I only collect the following pieces of data for each request

Below is my NGINX config

# /etc/nginx/sites-enabled/default
# Configure the log format
log_format json_combined escape=json
'{'
  '"time_local":"$time_local",'
  '"host":"$host",'
  '"status":"$status",'
  '"request":"$request_uri"'
'}';

# Determines whether the request should be logged or not.
# Default is to log the request by setting $loggable to true
# Except in cases where the URL ends with .jpg, .css, .js etc 
map $request_uri $loggable {
  default 1;
  ~*\.(jpg|css|js)$ 0; # Exclude
}

# Your server block
server {
listen 80;
...
# Configure the location of the log file and only log if $loggable is true.
access_log /var/log/nginx/[YOUR_DOMAIN]/access.log json_combined if=$loggable;
...
}

If a request meets the "loggable" criteria it will be written to the access log in a JSON format. I chose JSON as this gave me flexibility to change the schema or add keys at a later date without having to change the database table.

Then I use rsyslog to store it in my PostgreSQL database.
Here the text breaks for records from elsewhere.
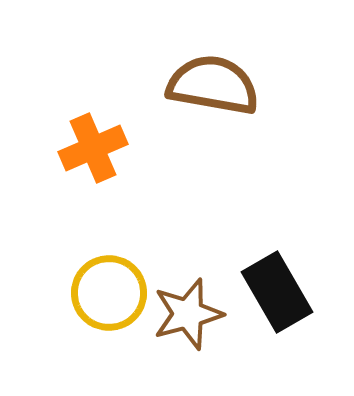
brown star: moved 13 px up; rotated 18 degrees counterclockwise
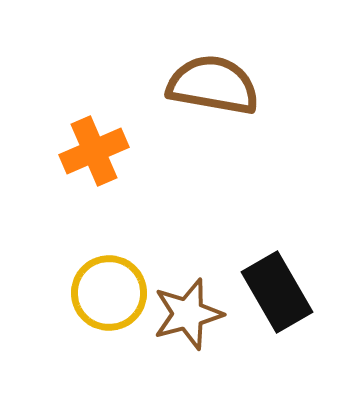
orange cross: moved 1 px right, 3 px down
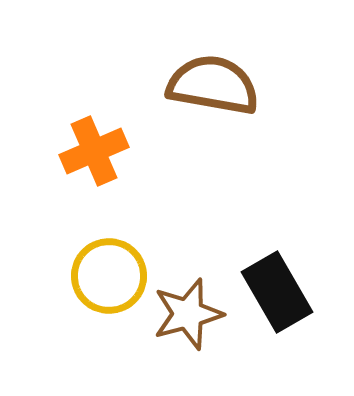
yellow circle: moved 17 px up
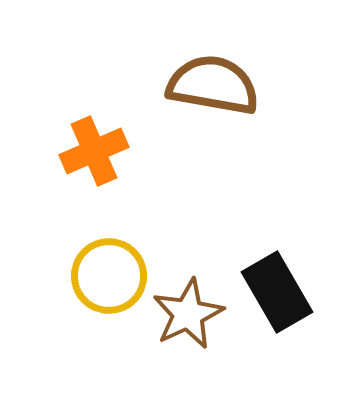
brown star: rotated 10 degrees counterclockwise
# /etc/rsyslog.d/50-your-domain.conf
# Load the imfile input module
module(load="imfile") # Load the imfile input module

input(type="imfile"
      File="/var/log/nginx/[YOUR_DOMAIN]/access.log"
      Tag="[YOUR_DOMAIN]:")

# Load the ompgsql output module
module(load="ompgsql")

# Define a template for row insertion of your data.
# The template below assumes you have a table called
# [YOUR_TABLE] and are inserting columns named
# "log_line" (with the log payload) and "created_at" (with the timestamp).
template(name="sql-syslog" type="list" option.sql="on") {
  constant(value="INSERT INTO [YOUR_TABLE] (log_line, created_at) values ('")
  property(name="msg")
  constant(value="','")
  property(name="timereported" dateformat="pgsql" date.inUTC="on")
  constant(value="')")
}

# The output "action". This line instructs rsyslog
# to check if the log line is tagged "[YOUR_DOMAIN]:" (a tag
# which we set with the imfile module configuration above)
# and if so to use the sql-syslog template we defined
# above to insert it into Postgres.
if( $syslogtag == '[YOUR_DOMAIN]:')  then {
  action(type="ompgsql" server="localhost"
    user="DB_USER"
    pass="YOUR_PASSWORD"
    db="YOUR_DATABASE"
    template="sql-syslog"
    queue.type="linkedList")
}

The database table is very simple. It has an integer ID sequence, a log_line jsonb field for storing the NGINX request and a created_at timestamp field.

CREATE TABLE access_log(
  id serial PRIMARY KEY,
  log_line jsonb,
  created_at timestamp
);

To find out how many page views each URL has received you can use the following query.

Note the ->> operator to fetch the 'request' key from the JSONB field log_line

SELECT
  log_line ->> 'request' AS request,
  count(log_line)
FROM 
  access_log
WHERE
  log_line ->> 'status' != '404'
GROUP BY
  log_line ->> 'request'
ORDER BY
  count DESC;

Result

Request                          | Count
---------------------------------+-------
 /                               |  1162
 /blog/flight-visualization/     |    75
 /about/                         |    74